[Passage shown Boundary: Start]

/Stylish

Primary LanguageSwiftMIT LicenseMIT

Stylish

Stylish is a library that helps you quickly and easily create user styles when creating custom views in SwiftUI.

In 2019, the UI paradigm shifted when Apple introduced SwiftUI. The styling and propagation of UI Components is very interesting, but styling with Environment is not free from naming duplication and customization.

Stylish solves these problems to help you reduce boilerplate code and increase productivity.

Requirements

  • Swift 5.9+ (Macro Support)
  • iOS 13.0+
  • macOS 10.15+
  • macCatalyst 13.0+
  • tvOS 13.0+
  • watchOS 6.0+

Installation

Swift Package Manager

dependencies: [
    .package(url: "https://github.com/wlsdms0122/Stylish.git", .upToNextMajor(from: "2.0.0"))
]

Getting Started

Using Stylish is straightforward. To create a styled component, add the @Stylish macro to your styles.

@Stylish
struct MyStyle {
    var textColor: Color = .black
}

The @Stylish macro automatically adopts the Stylish protocol to manage configurations.

And you can access @Styles property wrapper on your view to use Stylish styles for custom component.

struct MyButton: View {
    var body: some View {
        Button {

        } label: {
            Text("Touch!")
                .foregroundColor(styles.textColor)
        }
    }

    @Styles(MyStyle.self)

[Passage shown Boundary: End]

> Activity 1:
Update the Stylish README between "Stylish is a" and "and increase productivity.", inclusive, changing "boilerplate code" to "repetitive code".
> Activity 2:
Do these statements agree with the Stylish README? Answer yes or no for each and quote the deciding words. (a) Apple introduced SwiftUI in 2019. (b) Stylish requires iOS 14.0 or later. (c) The @Stylish macro automatically adopts the Stylish protocol.

[Provided information Boundary: Start]

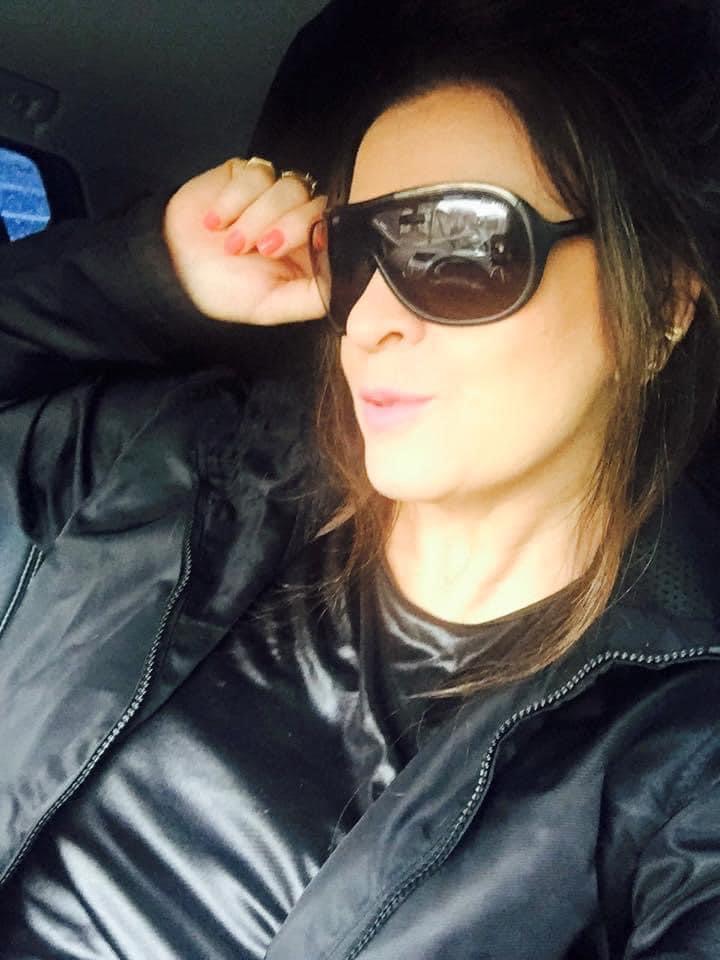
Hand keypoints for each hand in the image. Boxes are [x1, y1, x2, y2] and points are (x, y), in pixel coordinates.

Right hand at [163, 157, 327, 324]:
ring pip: (289, 185)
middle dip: (287, 225)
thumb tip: (349, 288)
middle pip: (314, 203)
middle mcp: (296, 220)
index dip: (325, 231)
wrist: (171, 267)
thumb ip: (313, 297)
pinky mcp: (247, 175)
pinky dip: (236, 198)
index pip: (335, 229)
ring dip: (258, 214)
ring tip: (231, 242)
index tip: (312, 242)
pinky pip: (257, 172)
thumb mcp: (272, 306)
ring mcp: (273, 195)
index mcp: (309, 252)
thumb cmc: (223, 290)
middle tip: (260, 249)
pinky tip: (216, 220)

[Provided information Boundary: End]

> Solution 1:
Stylish is a library that helps you quickly and easily create user styles when creating custom views in SwiftUI.

In 2019, the UI paradigm shifted when Apple introduced SwiftUI. The styling and propagation of UI Components is very interesting, but styling with Environment is not free from naming duplication and customization.

Stylish solves these problems to help you reduce repetitive code and increase productivity.

> Solution 2:
(a) Yes: "In 2019, the UI paradigm shifted when Apple introduced SwiftUI."
(b) No: "iOS 13.0+"
(c) Yes: "The @Stylish macro automatically adopts the Stylish protocol to manage configurations."